Reproduce the full listing below unchanged, apart from the pictures.

▬▬▬

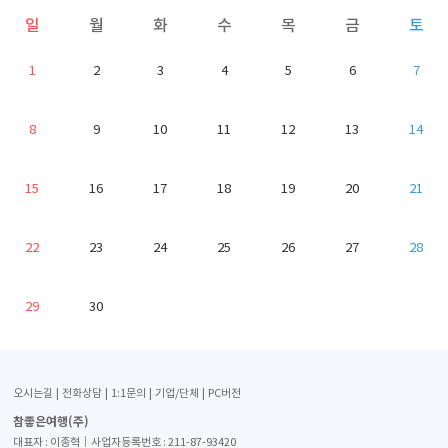
일
월
화
수
목
금
토
1
2
3
4
5
6
7
8
9
10
11
12
13
14
15
16
17
18
19
20
21
22
23
24
25
26
27
28
29
30
오시는길
전화상담
1:1문의
기업/단체
PC버전
참좋은여행(주)
대표자 : 이종혁│사업자등록번호 : 211-87-93420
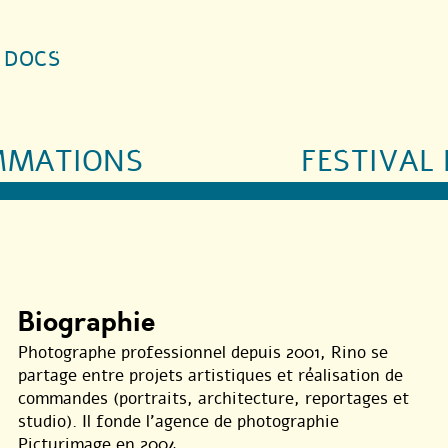
S DOCS
MMATIONS
FESTIVAL 
Biographie
Photographe professionnel depuis 2001, Rino se
partage entre projets artistiques et réalisation de
commandes (portraits, architecture, reportages et
studio). Il fonde l’agence de photographie
Picturimage en 2004.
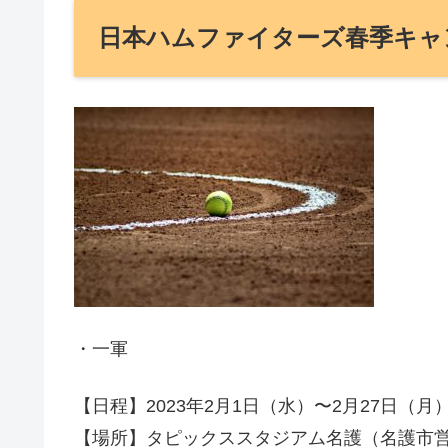
日本ハムファイターズ春季キャン
・一軍
【日程】2023年2月1日（水）〜2月27日（月
【場所】タピックススタジアム名護（名護市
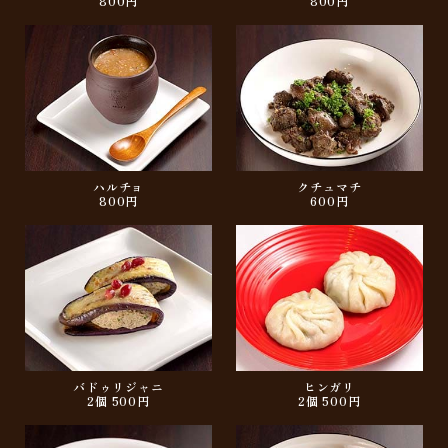
800円
800円
ハルチョ
クチュマチ
800円
600円
バドゥリジャニ
ヒンガリ
2個 500円
2個 500円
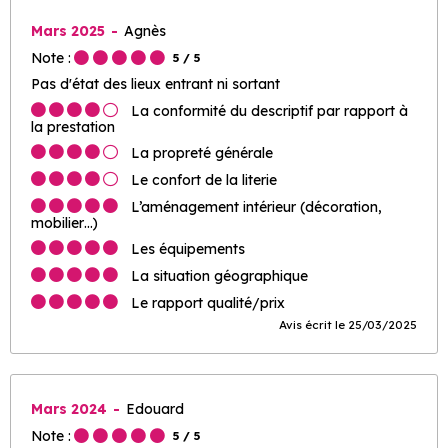
Mars 2025
Agnès
Note :
5
/ 5
Pas d'état des lieux entrant ni sortant
La conformité du descriptif par rapport à
la prestation
La propreté générale
Le confort de la literie
L’aménagement intérieur (décoration,
mobilier…)
Les équipements
La situation géographique
Le rapport qualité/prix
Avis écrit le 25/03/2025
Mars 2024
Edouard
Note :
5
/ 5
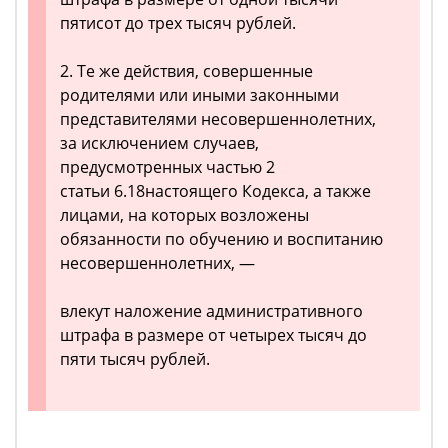
пятисот до трех тысяч рублей.
2. Те же действия, совершенные
родителями или иными законными
представителями несовершеннолетних,
за исключением случаев,
предусмотренных частью 2
статьи 6.18настоящего Кодекса, а также
лицами, на которых возложены
обязанности по обучению и воспитанию
несовершеннолетних, —
влекут наложение административного
штрафа в размере от четырех тысяч до
пяти тысяч рублей.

▬▬▬

▸ Answer for this exercise
일
월
화
수
목
금
토
1
2
3
4
5
6
7
8
9
10
11
12
13
14
15
16
17
18
19
20
21
22
23
24
25
26
27
28
29
30
오시는길
전화상담
1:1문의
기업/단체
PC버전
참좋은여행(주)
대표자 : 이종혁│사업자등록번호 : 211-87-93420
S DOCS
MMATIONS
FESTIVAL 
Biographie
Photographe professionnel depuis 2001, Rino se
partage entre projets artistiques et réalisation de
commandes (portraits, architecture, reportages et
studio). Il fonde l’agence de photographie
Picturimage en 2004.
日本ハムファイターズ春季キャン
・一軍
【日程】2023年2月1日（水）〜2月27日（月
【場所】タピックススタジアム名護（名護市
800円
800円
ハルチョ
クチュマチ
800円
600円
バドゥリジャニ
ヒンガリ
2個 500円
2個 500円
Mars 2025
Agnès
Note :
5
/ 5
Pas d'état des lieux entrant ni sortant
La conformité du descriptif par rapport à
la prestation
La propreté générale
Le confort de la literie
L’aménagement intérieur (décoration,
mobilier…)
Les équipements
La situation géographique
Le rapport qualité/prix
Avis écrit le 25/03/2025
Mars 2024
Edouard
Note :
5
/ 5
пятисот до трех тысяч рублей.
2. Те же действия, совершенные
родителями или иными законными
представителями несовершеннолетних,
за исключением случаев,
предусмотренных частью 2
статьи 6.18настоящего Кодекса, а также
лицами, на которых возложены
обязанности по обучению и воспитанию
несовершеннолетних, —
влекут наложение административного
штрафа в размере от четырех тысяч до
пяти тысяч рублей.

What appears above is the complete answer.